Coho return above dam for first time in 60 years


Jason Dunkin nets one of several of the salmon for release further up Rickreall Creek. This was the first year such a program was instituted, and it successfully netted 20 male and seven female coho salmon.

DALLAS -- Twenty-seven wild coho salmon had a chance to do something this year that no salmon has done in six decades.

They were able to swim and spawn in waters above the city of Dallas dam on Rickreall Creek, thanks to a trap and release program that began this fall.

"This is the first time there has been wild salmon up there in a long time," said Jason Dunkin, a member of the Rickreall Watershed Council.

Dallas' dam creating the reservoir that supplies water to the city has been blocking fish from swimming to areas of Rickreall Creek and other streams above the structure since it was built in 1949.

Standing at the top of the dam looking down, it's easy to see why. There's a 20-foot sheer drop and another at least 75 feet of steep waterfalls making the spillway. The incline is the only way over the dam and it's impossible for the fish.

"Unless they can put on their boots and hike up, there's no way for them to make it," said Kenn Carter, the city's assistant Public Works director.

Outgoing juvenile salmon will be able to make their way down the spillway, he added.

Installation of the dam and a number of other activities in the creek over the years, such as gravel mining, has removed much of the gravel suitable for spawning below the dam.

The answer to the salmons' predicament is to trap, haul and release them to better habitat areas above the dam.

The program is a partnership between the city of Dallas, the Polk County Sportmen's Club, the Rickreall Watershed Council and Forest Capital Partners, the owner of the property around the trap and dam. An agreement between the parties was established in October. The Oregon Department of Fish and Wildlife gave its stamp of approval to the program in late-October, said Charles Redon, coordinator of the Rickreall Watershed Council.
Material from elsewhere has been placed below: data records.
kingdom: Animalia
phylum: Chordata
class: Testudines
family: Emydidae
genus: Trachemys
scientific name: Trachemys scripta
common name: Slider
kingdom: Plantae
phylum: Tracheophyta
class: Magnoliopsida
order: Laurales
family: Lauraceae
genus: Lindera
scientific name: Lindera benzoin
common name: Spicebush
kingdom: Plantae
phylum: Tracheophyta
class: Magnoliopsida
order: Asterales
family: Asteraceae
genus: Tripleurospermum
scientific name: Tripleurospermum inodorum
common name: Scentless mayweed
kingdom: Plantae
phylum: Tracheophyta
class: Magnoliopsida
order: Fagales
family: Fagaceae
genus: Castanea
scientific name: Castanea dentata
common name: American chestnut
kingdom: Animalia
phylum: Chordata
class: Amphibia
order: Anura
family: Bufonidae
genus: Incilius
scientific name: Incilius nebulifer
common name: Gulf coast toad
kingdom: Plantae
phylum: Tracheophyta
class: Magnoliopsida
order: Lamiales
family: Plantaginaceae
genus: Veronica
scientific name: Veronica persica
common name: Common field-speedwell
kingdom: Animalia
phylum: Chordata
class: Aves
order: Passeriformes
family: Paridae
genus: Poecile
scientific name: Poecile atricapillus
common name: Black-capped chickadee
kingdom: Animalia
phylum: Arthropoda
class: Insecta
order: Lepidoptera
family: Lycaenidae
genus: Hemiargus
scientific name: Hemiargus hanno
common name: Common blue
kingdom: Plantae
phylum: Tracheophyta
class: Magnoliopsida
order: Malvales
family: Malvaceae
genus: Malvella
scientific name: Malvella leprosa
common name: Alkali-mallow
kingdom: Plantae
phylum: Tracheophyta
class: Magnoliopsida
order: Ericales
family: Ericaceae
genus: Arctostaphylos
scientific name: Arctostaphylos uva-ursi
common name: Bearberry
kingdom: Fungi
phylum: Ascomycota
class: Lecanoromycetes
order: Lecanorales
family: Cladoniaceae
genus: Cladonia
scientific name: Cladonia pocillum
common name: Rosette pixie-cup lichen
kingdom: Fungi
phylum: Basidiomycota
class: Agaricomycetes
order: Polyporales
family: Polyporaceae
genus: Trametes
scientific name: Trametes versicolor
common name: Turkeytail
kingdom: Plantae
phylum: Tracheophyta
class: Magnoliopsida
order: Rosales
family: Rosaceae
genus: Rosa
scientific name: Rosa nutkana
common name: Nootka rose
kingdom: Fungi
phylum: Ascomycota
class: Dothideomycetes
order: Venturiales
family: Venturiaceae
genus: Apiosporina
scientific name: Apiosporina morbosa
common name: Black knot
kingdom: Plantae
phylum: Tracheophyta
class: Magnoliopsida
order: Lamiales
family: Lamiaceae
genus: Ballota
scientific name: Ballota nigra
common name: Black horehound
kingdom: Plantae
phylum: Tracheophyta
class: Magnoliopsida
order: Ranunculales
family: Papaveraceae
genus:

A trap, or weir, made of metal bars poking out of the stream bed was constructed near the base of the dam this fall. The trap acted as a one-way gate that closes off a small pool of water. Carter said the salmon keep trying to swim upstream and can't see how to get out.

So far this year, 27 fish -- 20 males and seven females -- were caught and transported. Dunkin, also a member of the Polk County Sportmen's Club and the designated fish driver, said he hopes to see a few more fish in the trap this season.

Record numbers of coho were counted going over Willamette Falls on the Willamette River between Oregon City and West Linn, so the members of the Rickreall Watershed Council thought this would be a good year to begin the program.

A few spawning pairs were spotted below the dam this year and the council has plans to re-create even more suitable habitat in the lower creeks. Redon hopes combining the trap-and-release program with habitat restoration below the dam will help salmon returning to the area.

"This would bolster population, making better habitat available," Redon said.

Coho are not native to Rickreall Creek, but were introduced in the 1960s. The fish making their way up the stream now are descendants of those fish.

For years, fears that non-native coho would compete with endangered winter steelhead trout nixed any plans to bolster coho populations, Redon said. More recent research shows the two species are in the rivers and creeks at different times of year, opening the door to programs supporting coho.

Area police agencies and members of the council and sportmen's club monitor the trap often. Carter added at the spawning stage, salmon aren't appetizing.

"These fish are not fresh," he said. "They are spawning and dying."

Once the run is over, the weir will be taken down. Each party involved will review the program annually to decide whether it should continue.